Desde acá abajo, todo eso es un apunte sociológico. Ante todo y sobre todo, The Walking Dead funciona como ficción, tiene personajes inolvidables y útiles para el rebote en las redes sociales (basta poner el hashtag #TheWalkingDead en Twitter y disfrutar el resultado) y sí, es una hermosa revancha para los que disfrutamos una adolescencia de tripas y sangre en cines como el San Martín de Flores, el Gran Alsina y sus símiles en los cien barrios porteños. Zombies que ya no gritan “cerebros”, sino que van al punto, sustentados en maravillosos efectos de maquillaje (gracias, Greg Nicotero) y con la tozudez del que ya no tiene otra cosa que hacer más que acechar algo de carne fresca.

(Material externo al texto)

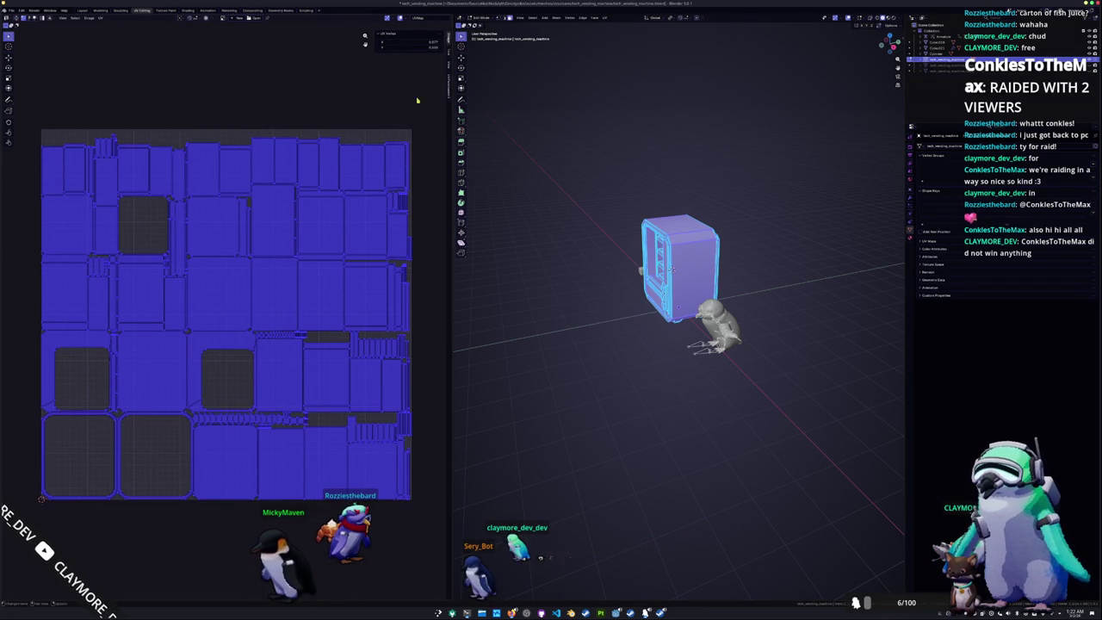
click(450, 90)
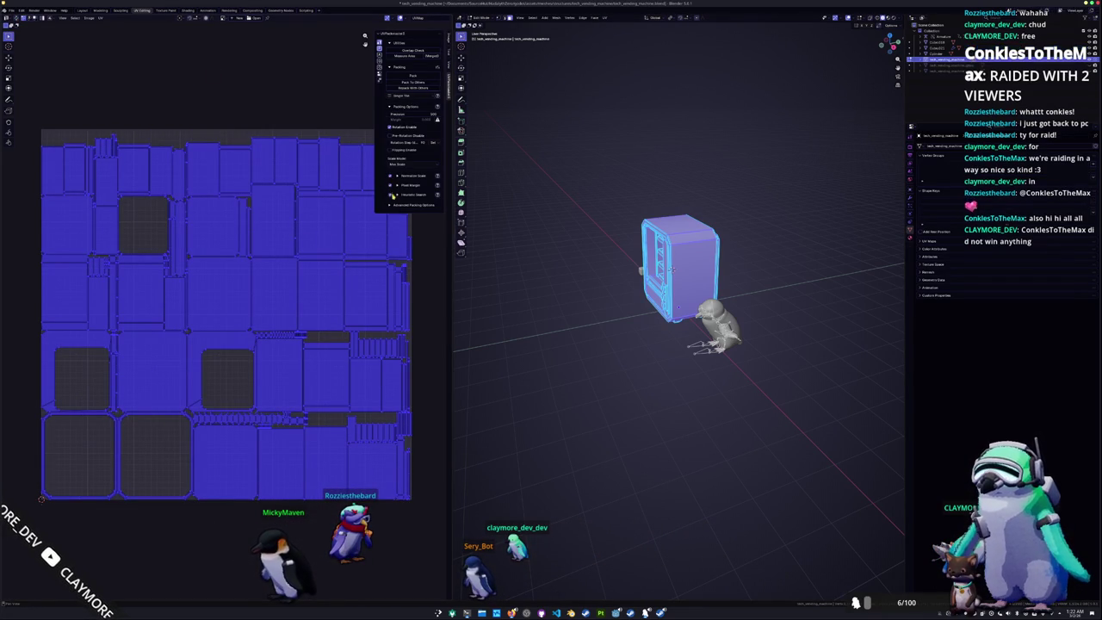
click(413, 76)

Vale la aclaración para entender otra clave del asunto: los walkers del título, en realidad, no refieren a esos bichos inmundos que se arrastran por todos lados. En el universo de Kirkman, los caminantes muertos son los mismos sobrevivientes, condenados, mordiéndose el rastro, corriendo en círculos, cediendo a la tentación humana de pisar al otro para salir adelante en un mundo perdido. Y al cabo, ante la tuerta sonrisa del Governor, queda la duda de si no será preferible la compañía de un tipo bastante podrido, pero con las intenciones bien claras.